- **Record excerpts**:
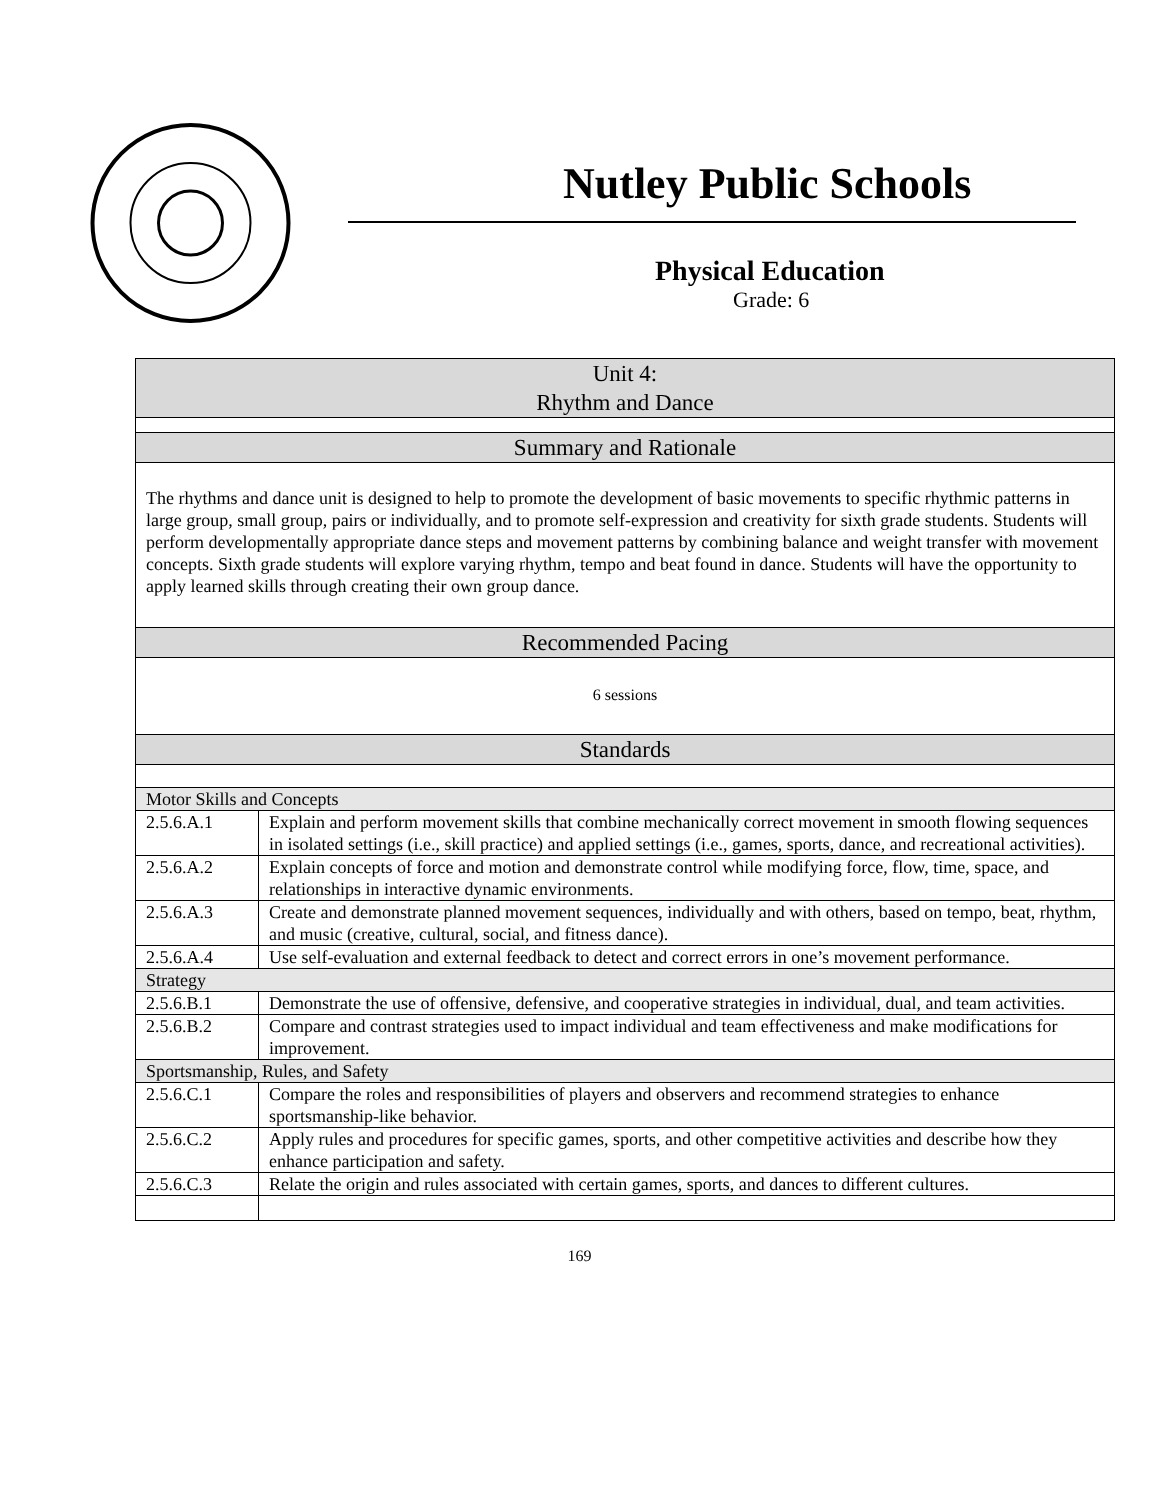Nutley Public Schools
Physical Education
Grade: 6
| Unit 4: Rhythm and Dance | |
| Summary and Rationale | |
| The rhythms and dance unit is designed to help to promote the development of basic movements to specific rhythmic patterns in large group, small group, pairs or individually, and to promote self-expression and creativity for sixth grade students. Students will perform developmentally appropriate dance steps and movement patterns by combining balance and weight transfer with movement concepts. Sixth grade students will explore varying rhythm, tempo and beat found in dance. Students will have the opportunity to apply learned skills through creating their own group dance. | |
| Recommended Pacing | |
| 6 sessions | |
| Standards | |
| Motor Skills and Concepts | |
| 2.5.6.A.1 | Explain and perform movement skills that combine mechanically correct movement in smooth flowing sequences in isolated settings (i.e., skill practice) and applied settings (i.e., games, sports, dance, and recreational activities). |
| 2.5.6.A.2 | Explain concepts of force and motion and demonstrate control while modifying force, flow, time, space, and relationships in interactive dynamic environments. |
| 2.5.6.A.3 | Create and demonstrate planned movement sequences, individually and with others, based on tempo, beat, rhythm, and music (creative, cultural, social, and fitness dance). |
| 2.5.6.A.4 | Use self-evaluation and external feedback to detect and correct errors in one’s movement performance. |
| Strategy | |
| 2.5.6.B.1 | Demonstrate the use of offensive, defensive, and cooperative strategies in individual, dual, and team activities. |
| 2.5.6.B.2 | Compare and contrast strategies used to impact individual and team effectiveness and make modifications for improvement. |
| Sportsmanship, Rules, and Safety | |
| 2.5.6.C.1 | Compare the roles and responsibilities of players and observers and recommend strategies to enhance sportsmanship-like behavior. |
| 2.5.6.C.2 | Apply rules and procedures for specific games, sports, and other competitive activities and describe how they enhance participation and safety. |
| 2.5.6.C.3 | Relate the origin and rules associated with certain games, sports, and dances to different cultures. |
169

- **Work order**: Transcribe the entries above word for word, but leave every picture out of your copy.

- **Response to the task**:
Nutley Public Schools
Physical Education
Grade: 6
| Unit 4: Rhythm and Dance | |
| Summary and Rationale | |
| The rhythms and dance unit is designed to help to promote the development of basic movements to specific rhythmic patterns in large group, small group, pairs or individually, and to promote self-expression and creativity for sixth grade students. Students will perform developmentally appropriate dance steps and movement patterns by combining balance and weight transfer with movement concepts. Sixth grade students will explore varying rhythm, tempo and beat found in dance. Students will have the opportunity to apply learned skills through creating their own group dance. | |
| Recommended Pacing | |
| 6 sessions | |
| Standards | |
| Motor Skills and Concepts | |
| 2.5.6.A.1 | Explain and perform movement skills that combine mechanically correct movement in smooth flowing sequences in isolated settings (i.e., skill practice) and applied settings (i.e., games, sports, dance, and recreational activities). |
| 2.5.6.A.2 | Explain concepts of force and motion and demonstrate control while modifying force, flow, time, space, and relationships in interactive dynamic environments. |
| 2.5.6.A.3 | Create and demonstrate planned movement sequences, individually and with others, based on tempo, beat, rhythm, and music (creative, cultural, social, and fitness dance). |
| 2.5.6.A.4 | Use self-evaluation and external feedback to detect and correct errors in one’s movement performance. |
| Strategy | |
| 2.5.6.B.1 | Demonstrate the use of offensive, defensive, and cooperative strategies in individual, dual, and team activities. |
| 2.5.6.B.2 | Compare and contrast strategies used to impact individual and team effectiveness and make modifications for improvement. |
| Sportsmanship, Rules, and Safety | |
| 2.5.6.C.1 | Compare the roles and responsibilities of players and observers and recommend strategies to enhance sportsmanship-like behavior. |
| 2.5.6.C.2 | Apply rules and procedures for specific games, sports, and other competitive activities and describe how they enhance participation and safety. |
| 2.5.6.C.3 | Relate the origin and rules associated with certain games, sports, and dances to different cultures. |
169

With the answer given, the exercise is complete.